Aminata Mbengue : «c’est la première fois que j’entretenais des relations sexuelles avec une personne de même sexe que moi»

Avant de tirer sur la corde sensible pour pousser le tribunal à la comprendre et demander la magnanimité de la justice. «J’ai fait 6 ans à l’Inseps et j’y suis toujours. Il s’y ajoute que mon papa est handicapé et retraité. De ce fait, je suis soutien de famille. Je demande la clémence du tribunal, puisque c’est la première fois que j’entretenais des relations sexuelles avec une personne du même sexe que moi», a-t-elle dit en pleurs.
Pour éclairer la lanterne du tribunal sur cette affaire de mœurs qui a fait couler beaucoup d’encre, la représentante du parquet a sollicité que le dossier soit renvoyé pour permettre à la mineure Penda Fall, partie civile, de venir comparaître.

La demande de liberté provisoire refusée

Avocat d’Aminata Mbengue, Me Mamadou Seck a saisi cette occasion pour demander la mise en liberté provisoire de sa cliente. Arguant que cette dernière est régulièrement domiciliée, le conseil d’ajouter que sa cliente est hors de cause dans cette procédure. «Elle est toujours à l’Inseps. La partie civile Penda Fall a porté plainte parce que Mame Diarra a publié les vidéos. Ma cliente n’a pas publié de vidéos en dépit de ses relations sexuelles. La plainte ne la visait pas. Il faut tenir compte de l’état de santé de son père qui n’est pas encore au courant de la situation», a fait noter le conseil dans sa plaidoirie.
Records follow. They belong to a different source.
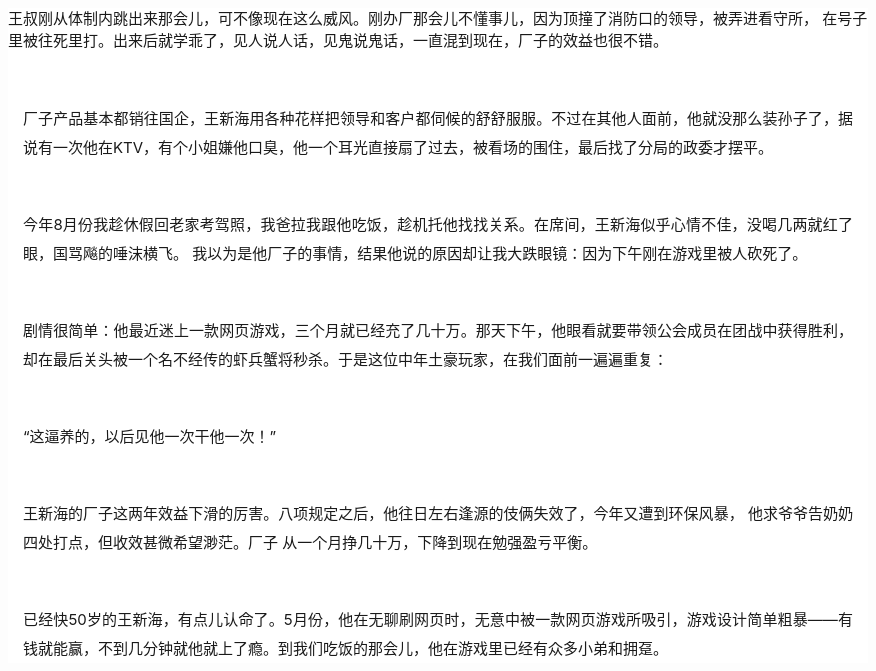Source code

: <span style="font-size: 15px;">
            王叔刚从体制内跳出来那会儿，可不像现在这么威风。刚办厂那会儿不懂事儿，因为顶撞了消防口的领导，被弄进看守所，
            <span style="font-size: 15px;text-align: justify;">
             在号子里被往死里打。出来后就学乖了，见人说人话，见鬼说鬼话，一直混到现在，厂子的效益也很不错。
            </span>
</span>
</p>
<p style="font-size: 16px;margin: 5px 15px 10px;line-height: 1.75em;text-align: justify;">
<br/>
</p>
<p style="font-size: 16px;margin: 5px 15px 10px;line-height: 1.75em;text-align: justify;">
<span style="font-size: 15px;">
            厂子产品基本都销往国企，王新海用各种花样把领导和客户都伺候的舒舒服服。不过在其他人面前，他就没那么装孙子了，据说有一次他在KTV，有个小姐嫌他口臭，他一个耳光直接扇了过去，被看场的围住，最后找了分局的政委才摆平。
           </span>
</p>
<p style="font-size: 16px;margin: 5px 15px 10px;line-height: 1.75em;text-align: justify;">
<br/>
</p>
<p style="font-size: 16px;line-height: 1.75em;margin: 5px 15px 10px;text-align: justify;">
<span style="font-size: 15px;">
            今年8月份我趁休假回老家考驾照，我爸拉我跟他吃饭，趁机托他找找关系。在席间，王新海似乎心情不佳，没喝几两就红了眼，国骂飚的唾沫横飞。
           </span>
<span style="caret-color: red;font-size: 15px;">
            我以为是他厂子的事情，结果他说的原因却让我大跌眼镜：因为下午刚在游戏里被人砍死了。
           </span>
</p>
<p style="font-size: 16px;line-height: 1.75em;margin: 5px 15px 10px;text-align: justify;">
<br/>
</p>
<p style="font-size: 16px;line-height: 1.75em;margin: 5px 15px 10px;text-align: justify;">
<span style="caret-color: red;font-size: 15px;">
            剧情很简单：他最近迷上一款网页游戏，三个月就已经充了几十万。那天下午，他眼看就要带领公会成员在团战中获得胜利，却在最后关头被一个名不经传的虾兵蟹将秒杀。于是这位中年土豪玩家，在我们面前一遍遍重复：
           </span>
</p>
<p style="font-size: 16px;line-height: 1.75em;margin: 5px 15px 10px;text-align: justify;">
<br/>
</p>
<p style="font-size: 16px;line-height: 1.75em;margin: 5px 15px 10px;text-align: justify;">
<span style="caret-color: red;font-size: 15px;">
            “这逼养的，以后见他一次干他一次！”
           </span>
</p>
<p style="font-size: 16px;line-height: 1.75em;margin: 5px 15px 10px;text-align: justify;">
<br/>
</p>
<p style="font-size: 16px;line-height: 1.75em;margin: 5px 15px 10px;text-align: justify;">
<span style="font-size: 15px;">
            王新海的厂子这两年效益下滑的厉害。八项规定之后，他往日左右逢源的伎俩失效了，今年又遭到环保风暴，
            <span style="font-size: 15px;text-align: justify;">
             他求爷爷告奶奶四处打点，但收效甚微希望渺茫。厂子
            </span>
            从一个月挣几十万，下降到现在勉强盈亏平衡。
           </span>
</p>
<p style="font-size: 16px;line-height: 1.75em;margin: 5px 15px 10px;text-align: justify;">
<br/>
</p>
<p style="font-size: 16px;line-height: 1.75em;margin: 5px 15px 10px;text-align: justify;">
<span style="font-size: 15px;caret-color: red;">
            已经快50岁的王新海，有点儿认命了。5月份，他在无聊刷网页时，无意中被一款网页游戏所吸引，游戏设计简单粗暴——有钱就能赢，不到几分钟就他就上了瘾。到我们吃饭的那会儿，他在游戏里已经有众多小弟和拥趸。
           </span>
</p>
<p style="font-size: 16px;line-height: 1.75em;margin: 5px 15px 10px;text-align: justify;">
L’affaire jugée mercredi prochain

La parquetière, bien que sensible à la condition sociale de la prévenue, s’est opposée à sa mise en liberté provisoire. «On compatit à sa condition sociale mais je m’oppose à sa mise en liberté, puisqu’il y a un fort risque de trouble à l’ordre public», a argué la procureure qui est suivie par le tribunal qui a rejeté ladite demande de liberté provisoire. À cet effet, l’affaire est renvoyée pour être jugée la 28 octobre prochain. Dans cette affaire, il est à rappeler qu’il s’agit d’une vidéo pornographique de 30 secondes dans laquelle la mineure Penda Fall montrait ses parties intimes. Celle-ci a atterri sur les réseaux sociaux avant que la mineure ne traine en justice Aminata Mbengue. En fin de compte, les investigations ont mis à nu une bande de lesbiennes.